Scoring runs in *walk-forward* / prequential mode (Dawid, 1984): at
each matched timestep we score the SLAM backend's one-step-ahead
predictive against the realised ground-truth pose. The resulting score
series is **not** an iid sample. SLAM error is autocorrelated by
construction — drift accumulates, regime changes (loop closure,
entering or leaving a degenerate corridor) persist for many frames —
so the textbook iid percentile bootstrap on the mean under-covers and
hides the most diagnostically interesting structure of the time
series.

`smfeval` therefore aggregates per-step scores with the **stationary
bootstrap** of Politis & Romano (1994), whose mean geometric block
length `ℓ` is selected automatically from the data by the **Politis &
White (2004)** flat-top lag-window estimator (hand-rolled in
`src/scoring/summary.py`, no `arch` dependency). Every score row in
the report carries the estimated `ℓ` next to its CI: `ℓ ≈ 1` means
the series behaves like white noise; `ℓ ≫ 1` flags a strong temporal
dependence that the scalar mean is summarising over.

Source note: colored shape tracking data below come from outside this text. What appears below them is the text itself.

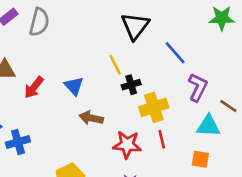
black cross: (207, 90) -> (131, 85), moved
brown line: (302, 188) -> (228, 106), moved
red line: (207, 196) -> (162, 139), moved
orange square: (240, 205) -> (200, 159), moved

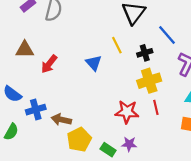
black cross: (131, 85) -> (145, 53), moved
blue triangle: (74, 86) -> (94, 63), moved
brown arrow: (91, 118) -> (61, 120), moved

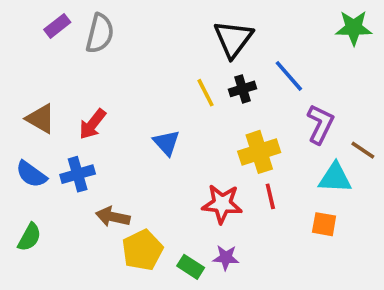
brown triangle: (25, 50) -> (41, 119), moved, turned 30
black cross: (145, 53) -> (242, 89), moved
blue triangle: (94, 63) -> (167, 143), moved
blue cross: (36, 110) -> (78, 174), moved

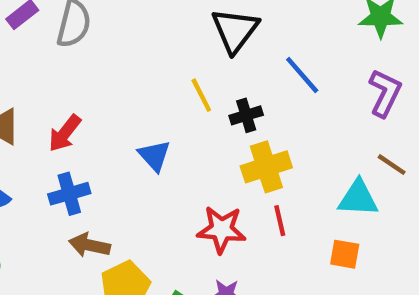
black cross: (242, 89) -> (246, 115), moved
purple L-shape: (320, 124) -> (385, 93), moved
blue cross: (78, 174) -> (69, 194), moved

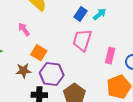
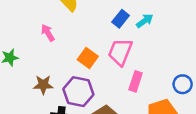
orange square: (39, 53) -> (88, 58), moved
pink rectangle: (110, 56) -> (136, 81), moved

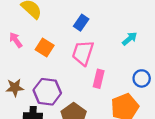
cyan arrow: (145, 21) -> (130, 39), moved
orange square: (88, 58) -> (45, 48), moved

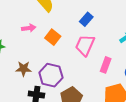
pink arrow: (16, 40) -> (29, 28), turned 112
pink rectangle: (99, 79) -> (106, 65), moved

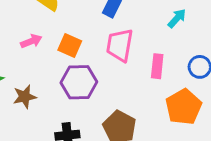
brown star: (24, 69) -> (25, 97), moved
purple hexagon: (51, 75) -> (79, 82), moved

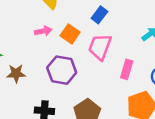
pink arrow: (31, 41) -> (43, 31), moved
orange square: (70, 45) -> (70, 34), moved

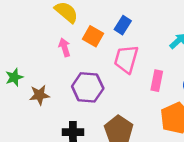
pink arrow: (43, 31) -> (65, 47), turned -91
orange square: (70, 34) -> (93, 36), moved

Pass `block_length=1.0` to `summarize()` to fall back to the iid
percentile bootstrap when you want to compare.

## Install

```sh
nix develop --command uv sync
```

The dev shell pins NumPy ≥ 1.24 and SciPy ≥ 1.10; no other runtime
dependencies. Docs and tests live under `docs/` and `tests/`.

## Use

Validate a trajectory file:

```sh
nix develop --command uv run smfeval validate path/to/est.SQUARE
```

Score an estimate against a ground-truth trajectory (SQUARE format or
plain TUM):

```sh
nix develop --command uv run smfeval score est.SQUARE gt.tum
```

The report has six sections — synchronisation, alignment, ensemble
diagnostics (when applicable), scores, calibration, recommendations —
following the layout in `SQUARE_spec.md`.

## Layout

| Module | Role |
| --- | --- |
| `src/scoring/` | proper scoring rules + calibration |
| `src/scoring/summary.py` | Politis–White block-length + stationary bootstrap |
| `src/scoring/logscore.py` | joint + trans-marginal + rot-marginal log scores |
| `src/se3/` | SE(3) / SO(3) Lie group machinery |
| `src/align/` | gauge-aware alignment of estimate to ground truth |
| `src/sync/` | timestamp matching and sync-risk computation |
| `src/io/` | header parser and reader/writer for the SQUARE text format |
| `src/report/` | report dataclass, text renderer, recommendations |
| `src/cli/` | `smfeval validate` / `smfeval score` |

## References

- Dawid, A. P. (1984). *Statistical theory: the prequential approach.* JRSS A 147(2), 278–292.
- Efron, B. (1979). *Bootstrap methods: another look at the jackknife.* Annals of Statistics 7(1), 1–26.
- Gneiting, T. & Raftery, A. E. (2007). *Strictly proper scoring rules, prediction, and estimation.* JASA 102(477), 359–378.
- Good, I. J. (1952). *Rational decisions.* JRSS B 14(1), 107–114.
- Matheson, J. E. & Winkler, R. L. (1976). *Scoring rules for continuous probability distributions.* Management Science 22(10), 1087–1096.
- Politis, D. N. & Romano, J. P. (1994). *The stationary bootstrap.* JASA 89(428), 1303–1313.
- Politis, D. N. & White, H. (2004). *Automatic block-length selection for the dependent bootstrap.* Econometric Reviews 23(1), 53–70.
- Sturm, J., Engelhard, N., Endres, F., Burgard, W. & Cremers, D. (2012). *A benchmark for the evaluation of RGB-D SLAM systems.* IROS.
- Székely, G. J. (2003). *E-statistics: the energy of statistical samples.* BGSU Tech. Rep. 03-05.